Coincidiendo con diciembre de 1978, el mes de Muharram fue testigo de amplias y continuas manifestaciones en Teherán y otras ciudades iraníes, exigiendo la abolición de la monarquía y el establecimiento de una República Islámica bajo el liderazgo del Imam Jomeini. A pesar de todo el salvajismo que el Shah desplegó, incluida la matanza de miles de indefensos manifestantes, las torturas y las detenciones abusivas, las masacres de los heridos en las mismas camas de los hospitales, y a pesar del inagotable apoyo que recibía de los EE.UU. y de otros poderes extranjeros, el corrupto y asesino gobierno del Shah se iba aproximando a su fin. Sus amos decidieron que era una buena medida política para él abandonar el país y, cuando estuvo listo un gobierno de recambio a manos de Shahpur Bajtiar, el Shah abandonó Irán por última vez. Era el 16 de enero de 1979. El estallido de alegría que acompañó a su salida fue el cumplimiento de la profecía que el Imam Jomeini hiciera dieciséis años antes.

Una vez que el Shah abandonó Irán, el Imam Jomeini preparó el regreso a su patria. Cuando llegó, el 1 de febrero, se encontró con una tumultuosa bienvenida. Con su presencia de nuevo en Irán, el destino del gobierno Bajtiar quedó sellado. Tras la explosión final de salvajismo del 10 y 11 de febrero, el viejo régimen colapsó y la Republica Islámica de Irán vino al mundo.

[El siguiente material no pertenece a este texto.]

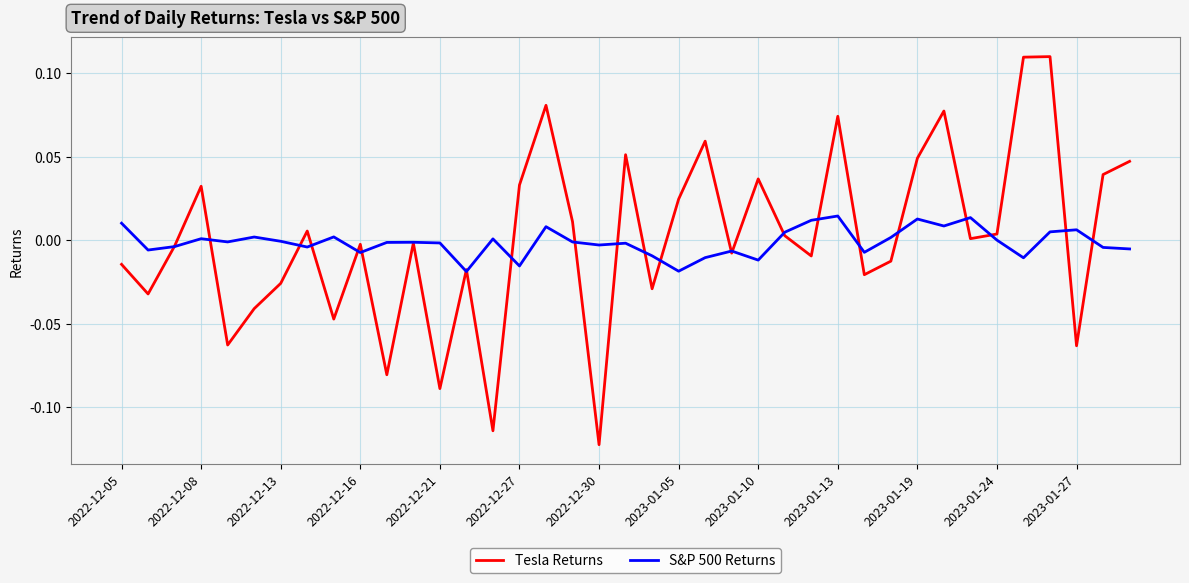

Rank the series by their maximum value, from lowest to highest.

S&P 500 Returns, Tesla Returns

En los años llenos de acontecimientos que han pasado desde el triunfo de la Revolución, Imam Jomeini ha continuado jugando un papel indispensable en la consolidación de sus conquistas y guiando el destino de la nación. En un sentido formal, su papel ha sido definido por los artículos 107 y 112 de la Constitución de la República Islámica de Irán (11), que incorpora el principio político clave del "Gobierno del Faqih", (vilayat-e faqih). Sin embargo, en un sentido más amplio, él ha seguido asistiendo a la revolución con su auténtica esencia, actuando como la instancia suprema de autoridad y legitimidad. Innumerables intervenciones dirigidas a los diferentes grupos de ciudadanos que llegan a visitarle, así como los discursos públicos ante la amplia audiencia, en particulares y significativas ocasiones, han confirmado al Imam Jomeini como el maestro y guía de la Revolución Islámica (12).

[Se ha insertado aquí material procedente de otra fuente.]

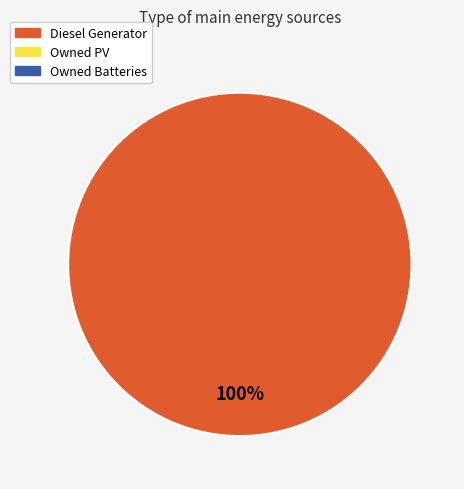

Is there any slice that represents more than half of the pie?

Yes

A lo largo de su prolongada y notoria carrera, Imam Jomeini a manifestado un conjunto único de cualidades: espiritualidad y erudición, ascetismo y autodisciplina, sobriedad y determinación, genio político y liderazgo, compasión por los pobres y desheredados y un inexorable odio a la opresión y al imperialismo.
Resumiendo las cualidades del Imam Jomeini, el difunto Ayatullah Mutahari (13) le comparó con 'Ali ibn Abu Talib, el gran ejemplo de coraje islámico, sabiduría y espiritualidad. Todo el que haya tenido el privilegio de estar en su presencia coincidirá con su valoración.